В гостиничном номере, обставленном с убогой роскошью, Калмыков принял холодный душ. Выпил полстакана водки (Ну, за Встречу!), съёл солёной чавычи с чёрным хлебом и лёг спать. Возможность поспать днём представлялась ему редко, да и по ночам, бывало, приходилось дремать урывками.

Вообще, во время своих странствий Калмыков приобрёл множество, казалось бы, несовместимых черт характера. Он пристрастился, например, к сочинению стихов — если можно назвать стихами — причудливо сплетённые обрывки строк, похожие на песни кочевников. Эти свои сочинения он складывал во вьючные ящики — авось, когда-нибудь со временем разберусь, думал он.

Мог он и часами любоваться какой-нибудь веткой, выбившимся из-под снега цветком… И … тут же крыть матом своих бичей; причём в этом искусстве он мог переплюнуть иного портового грузчика или урку.

Был он мягок в обращении, общителен и весел, не любил драк, но когда его доводили до критического состояния, делался необузданным и упрямым, как бык.

Его можно было бы сравнить с обработанным временем гранитным валуном.

2

Ранним вечером Калмыков проснулся. Побрившись и снова приняв холодный душ, он спустился в буфет. Там он съел неизвестно из чего приготовленные котлеты, яйца с белыми желтками и запил всё это мутной бурдой, называвшейся здесь “чёрный кофе”.

В данном случае Калмыков отнёсся к пище равнодушно, потому что очень спешил. Так получалось на геологической съёмке, когда надо было с утра плотно рубать перед выходом в маршрут. И ему было всё равно, что есть — лишь бы заправиться. Какую-нибудь кашу с тушёнкой, да купеческий чёрный чай…

Протолкнувшись через кучки блёклых людей, неряшливо и нервно жующих у столиков, он вышел на ставшую прохладной, красную от заката улицу, и нетерпеливо зашагал к своему перекрёстку.

… От того Мира, где он родился и рос, только что и остался сам этот перекрёсток.

Всё остальное было уничтожено.

Там, где когда-то стояла его родимая развалюха, возвышался многоэтажный дом, которому на вид было тысяча лет.

Деревья вырублены… Вся земля покрыта заплёванным асфальтом.

А ведь здесь росли груши и яблони. Густели когда-то и вишенники, в которых пацаны паслись в голодное послевоенное времечко.

“Даже каштаны, гниды, вырубили”, — пробормотал Калмыков и подошёл к единственному уцелевшему дереву.

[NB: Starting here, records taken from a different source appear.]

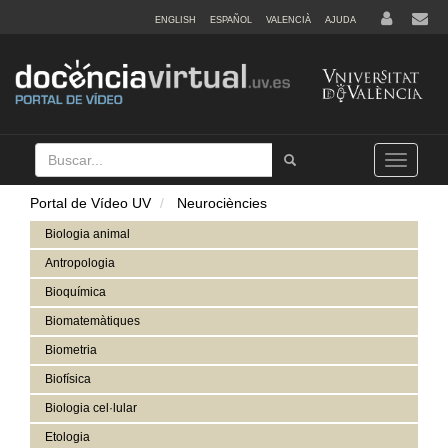
ENGLISH
ESPAÑOL
VALENCIÀ
AJUDA
Buscar
Tramet
Toggle
navigation
Portal de Vídeo UV
Neurociències
Biologia animal
Antropologia
Bioquímica
Biomatemàtiques
Biometria
Biofísica
Biologia cel·lular
Etologia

Это был дед-тополь с раскидистыми ветками, с шишковатым шершавым стволом…. Он стоял посередине шумной улицы, на которой то и дело визжали и громыхали трамваи.

Под деревом притулилась хилая деревянная лавочка.

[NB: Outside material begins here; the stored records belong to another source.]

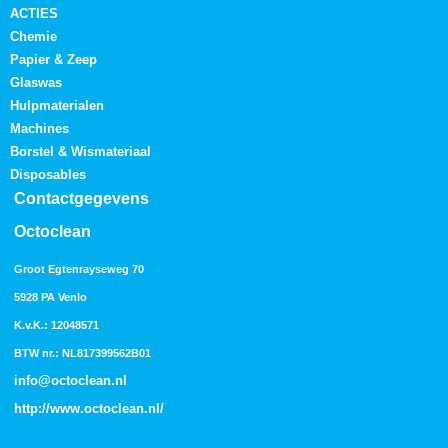
ACTIES
Chemie
Papier & Zeep
Glaswas
Hulpmaterialen
Machines
Borstel & Wismateriaal
Disposables
Contactgegevens
Octoclean
Groot Egtenrayseweg 70
5928 PA Venlo
K.v.K.: 12048571
BTW nr.: NL817399562B01
info@octoclean.nl
http://
www.octoclean.nl
/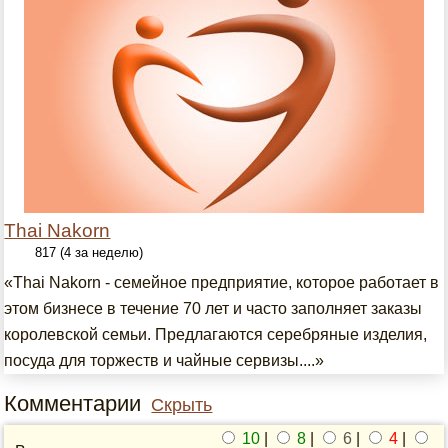
Thai Nakorn
817 (4 за неделю)
«Thai Nakorn - семейное предприятие, которое работает в
этом бизнесе в течение 70 лет и часто заполняет заказы
королевской семьи. Предлагаются серебряные изделия,
посуда для торжеств и чайные сервизы....»
Комментарии
Скрыть
10
|
8
|
6
|
4
|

Калмыков растерянно постоял у последнего дерева своего детства, а потом незаметно для прохожих потёрся щекой о тёплую кору…

Сел на лавочку, закрыл глаза… закурил…

Этот тополь Калмыков хорошо знал, да и тот его — тоже. Мальчишкой он залезал на вершину дерева разорять галочьи гнёзда. Никаким садизмом тут не пахло: просто нечего было ам-ам. Птичьи яйца шли в пищу за милую душу. Их пили там же — прямо на ветках — под дикий лай мечущихся галок. Что уж там — птичьи яйца! В реке, протекавшей через город, поели почитай всех ракушек, а по ней проходила линия фронта, и она была когда-то полна трупов.

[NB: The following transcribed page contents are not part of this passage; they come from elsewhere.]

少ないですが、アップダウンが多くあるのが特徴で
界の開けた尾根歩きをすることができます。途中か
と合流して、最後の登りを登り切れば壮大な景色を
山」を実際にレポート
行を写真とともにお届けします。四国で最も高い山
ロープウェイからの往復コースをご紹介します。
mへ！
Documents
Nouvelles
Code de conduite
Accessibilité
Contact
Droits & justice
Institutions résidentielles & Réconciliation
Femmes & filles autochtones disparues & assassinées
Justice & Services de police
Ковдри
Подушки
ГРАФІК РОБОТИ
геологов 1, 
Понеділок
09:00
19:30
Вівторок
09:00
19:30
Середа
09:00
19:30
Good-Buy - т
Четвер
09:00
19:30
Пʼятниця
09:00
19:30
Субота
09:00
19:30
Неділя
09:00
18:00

Калмыков знал, что многих людей, живших тогда вместе с ним, переселили в это “тысячелетнее” здание.

И он надеялся, что, может, увидит кого из старых друзей, знакомых… Которые, может, ещё тут обретались. Не все ещё вымерли…

3

Уже стемнело, когда из дальнего подъезда вывалился согбенный мужик с сумкой, почти тащившейся по земле. Судя по тому, как она позванивала, можно было понять, что мужик шёл сдавать пустые бутылки — пушнину.

Вот он поравнялся с Калмыковым и тот признал в нём своего давнего приятеля Сеньку.

А у Сеньки жёлто-серые щёки свисали складками, мутно-чёрные глаза, окаймлённые красными ободками век, безразлично глядели из глухих глазниц.

“Автономный режим”, — подумал Калмыков и поспешно окликнул мужика: “Огонька не найдётся, друг?”

Сенька притормозил, сложил в синюю подковку запекшиеся губы, вытащил коробок спичек, погремел им над ухом и протянул его Калмыкову.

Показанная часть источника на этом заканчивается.